面白いもので、Twitterで寿司打仲間と競うのが楽しくて、さらに熱中。あっという間に、1万円コースでも元が取れるくらいに向上!
好きなものに出会うとすごい集中力を見せるのがディスレクシア脳の特徴、と、あとで知るのですが、まあ見事な熱中っぷりと成長でした。
本人にしたら、モンハンもマイクラも寿司打も同じ、どれも「おもしろいからやってる」だけなんだろうけど、親の気持ちは違います(笑)
将来の役に立つことを頑張ってるように見えるのです(笑笑)
うれしかったです。やっと何か道筋が見えた気がしました。
(Twitterで知り合った人に、ディスレクシアのことを話したりして、気持ちの整理をしていた様子もあります。中学生のSNS利用には賛否あるかと思いますが、どんどん居場所を無くしていっていた息子が、改めて社会と繋がっていく様子がありがたかったです)
ほんとうは学校に行きたい。
本人がそう思っていることはわかってました。
友達とワイワイやるのが好きな子なので。
それで、市の教育委員会に連絡してみました。
読み書き障害がある子が中学校に居場所を作るにはどうしたらいいのか?
ここで、またもや、超ラッキーなことが。
市教委に、読み書き障害に詳しい先生がいらしたのです。
担当してくれたM先生は
「今まで気づいてあげられなくてごめん」と
本人にあやまってくれました(びっくり)。
「もう一度学校で勉強したいって思う?」と確認してくれたうえで、
「もしそうなら、全力で、大人たちが支援する」と約束してくれました。
さらに・・・
いまは、「障碍者差別禁止法」という法律が出来て、合理的配慮というものをする義務が学校にはある。

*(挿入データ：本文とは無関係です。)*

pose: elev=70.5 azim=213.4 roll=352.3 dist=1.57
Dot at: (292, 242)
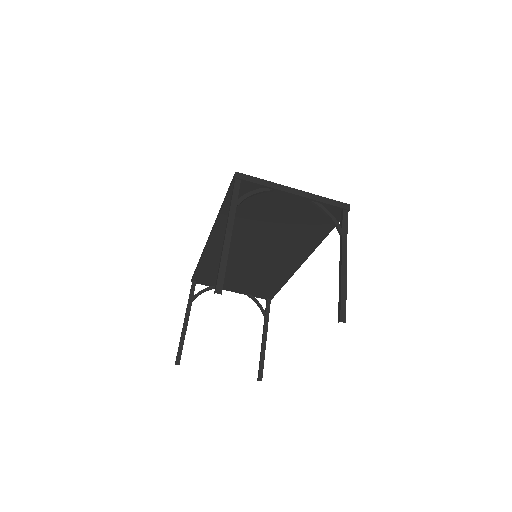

あなたがやりやすい方法をさがして中学校で積み重ねていけば、その実績は、高校入試にも適応される可能性が高いので、しっかり話し合って可能性が開く道を探していきましょう
と語ってくれました。
国語は?
数学は?と
ひとつずつ、具体的に困っているところを聞いてくださり、本人は、たぶん、「自分の気持ちをきいてくれた」「この人は困難さをわかってくれる」と、すごく救われたんじゃないかな。
この日を境に、2学期からは学校に行こうかな・・・と言いだしました。
すぐに学校に行き始めたわけではなかったんですが、ゆっくりゆっくり、体を治しつつ、
タイピングの成績で自己肯定感を取り戻しつつ、畑であたらしい世界に触れつつ、
畑で出会う大人たちに可愛がられて社会への信頼感を取り戻しつつ・・・・
というステップで、9月から、毎日学校に登校開始。
市教委のM先生から連絡を受けた、中学校の担任・教頭先生は、すぐに対策会議を持ってくれ、私たちの話をしっかり聞いて、
・板書の写メ利用
・テストではひらがな回答も誤答としない
・試験は、時間を延長して対応(その後、PC使用に切り替え)
などの体制をつくってくれました。
最初は「クラスのみんなに書字障害と開示するのはぜったい嫌」と言っていた本人だったけど、だんだん軟化。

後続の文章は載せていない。